Ils attendent, sentinelles patients, infatigables, et soudain surgissent des ténèbres, alléchés par l’odeur d’une victime qu’ils ont identifiée à travers le titre de l’article. Parfois ils se réveillent à la vue du nom de l’auteur et bondissent.
Ils se lâchent, ils déversent des tonnes de paroles et les couvrent de tournures grandiloquentes, surjouées et ridicules. Ils accentuent le propos avec des points d’exclamation, menacent avec des phrases en majuscule et tapissent leur propos d’interjections comme un Jaurès à la tribune.
Et pour bien montrer leur éducation, ils accompagnent leur haine avec des citations d’auteurs ou d’hommes politiques. C’est le sceau de leur vérité, de la légitimité de la profonde réflexion qu’ils vous lancent à la figure.
Mais ces grands maîtres de l’éloquence et de l’insulte ont la pudeur des grands auteurs de la littérature mondiale, ils ont des pseudonymes.
Leurs flamboyants pseudo sont aussi téméraires que le courage qui les anime, Hulk le barbare, Salim elma3na, Zid ya Bouzid et bien d’autres trouvailles, soit le seul génie qui peut leur être crédité.
Pourquoi l’anonymat ? Ils vous répondront spontanément que c’est une protection contre le régime politique algérien. C’est tout de même étonnant qu’ils s’adressent à moi, ai-je la tête d’un général ?
Ils vous diront que ce qui compte est le débat et ne veulent pas mettre en avant leur personne pour occulter les idées. Quelle magnifique pudeur et dignité. Ils ne peuvent pourtant s’imaginer que leur réflexion est noyée dans un torrent d’insultes et de vulgarité. Il leur vaudrait mieux mettre une photo, ce serait ainsi la preuve qu’il y a au moins une humanité derrière des paroles indignes.
Mais il y en a un, le virtuose des discours d’en bas, le maître de l’anonymat et des tournures alambiquées comme « amounavi » pour « à mon avis », une plaisanterie éculée des cours de récréations dans les années 70’ en Algérie. Il me suit comme une groupie devant la porte d’un chanteur de rock. Il culmine, il gesticule d’impatience et on sent qu’il va rugir en sortant de la fosse aux lions, celle dans bas. Il vient de m’entendre avec mes pas qui résonnent, en haut.
Il exulte et prépare son texte avec une délectation qu’il veut aussi patiente que le feu de l’enfer qui monte en température. Car il démarre toujours en préchauffage. On a même l’impression qu’il est heureux de me revoir puisque je lui donne l’occasion d’exister, alors il fait durer le plaisir avant l’assaut.
Son préambule est souvent « Ah, voilà notre Sid-lakhdar ! », « Ya si le professeur… » et parfois il se laisse aller dès le départ à la vulgarité des bas-fonds où il a une résidence sous les articles, « Le professeur de mes de.. ». Là, il ne s’est pas contrôlé car il a raté le suspense de l’insulte qui doit venir à l’acte suivant pour bien faire monter l’attention du lecteur.
Un jour je lui ai demandé pourquoi il rédige des réponses aussi longues et qu’il n’en fait pas part aux lecteurs en publiant des articles. Sa réponse, je regrette de ne pas l’avoir copiée car elle resterait inscrite dans le Panthéon des braves courageux du débat militant et de la surveillance des propos d’un certain Sid Lakhdar, « professeur de mes de… ».

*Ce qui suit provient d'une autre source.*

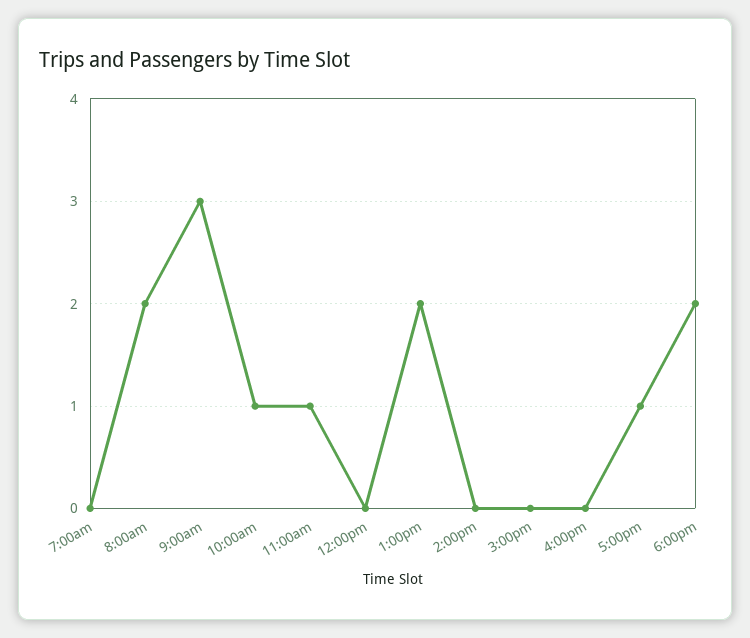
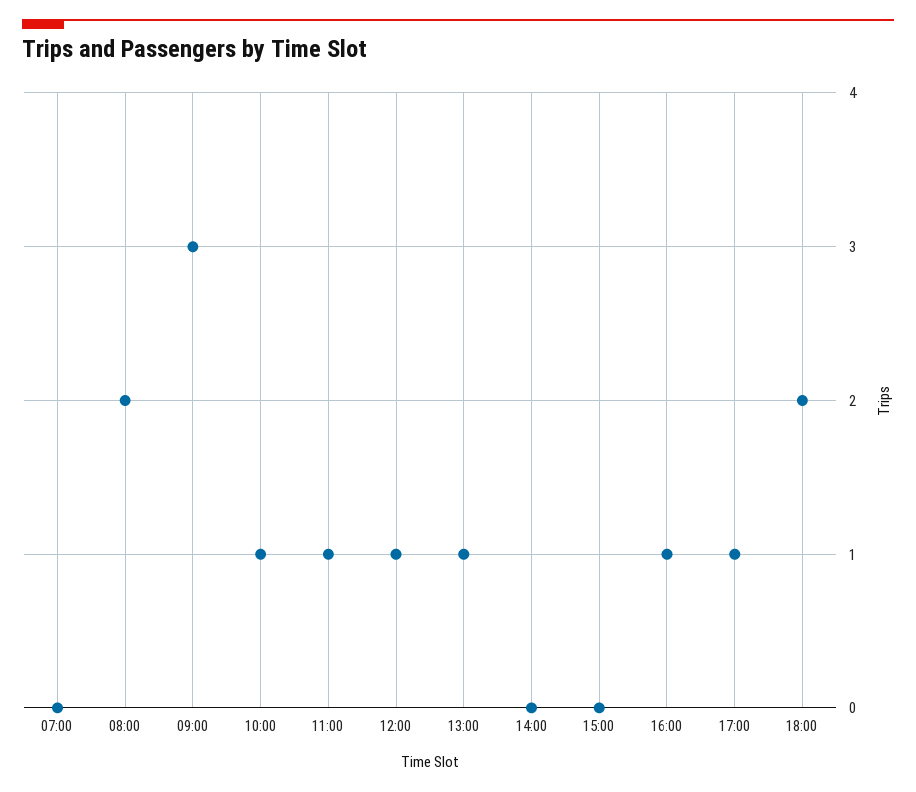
  {
    "7:00am": 0,
    "8:00am": 2,
    "9:00am": 3,
    "10:00am": 1,
    "11:00am": 1,
-   "12:00pm": 0,
+   "12:00pm": 1,
-   "1:00pm": 2,
+   "1:00pm": 1,
    "2:00pm": 0,
    "3:00pm": 0,
-   "4:00pm": 0,
+   "4:00pm": 1,
    "5:00pm": 1,
    "6:00pm": 2
  }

En fait, par cet article en réponse, je cache ma grande déception, l’effondrement de mes espoirs. J’écrivais en pensant avoir un modeste écho sur un lectorat. C’est la grande ambition de ceux qui préfèrent la lumière et exposent leur vrai nom.
Je suis hélas suivi par des gens du bas des articles. L’ambition de porter une parole et des arguments doit toujours être accompagnée d’une grande modestie. Ces gens me rappellent à la mienne car ils sont mes lecteurs les plus prompts à réagir.
Gens des ténèbres, montez au niveau plus haut, celui des articles. Partagez avec nous vos idées qui semblent si riches lorsque vous êtes en bas.
Montez et présentez-vous avec vos vrais noms, nous verrions enfin qui sont ces grands téméraires du monde d’Hadès. Vous voyez, moi aussi je sais placer une référence.
Montez, sortez de votre anonymat et guidez-nous. Vous en avez l’éloquence facile, nous ne vous suivrons certainement pas mais nous n’aurions plus le bourdonnement du bas de nos articles.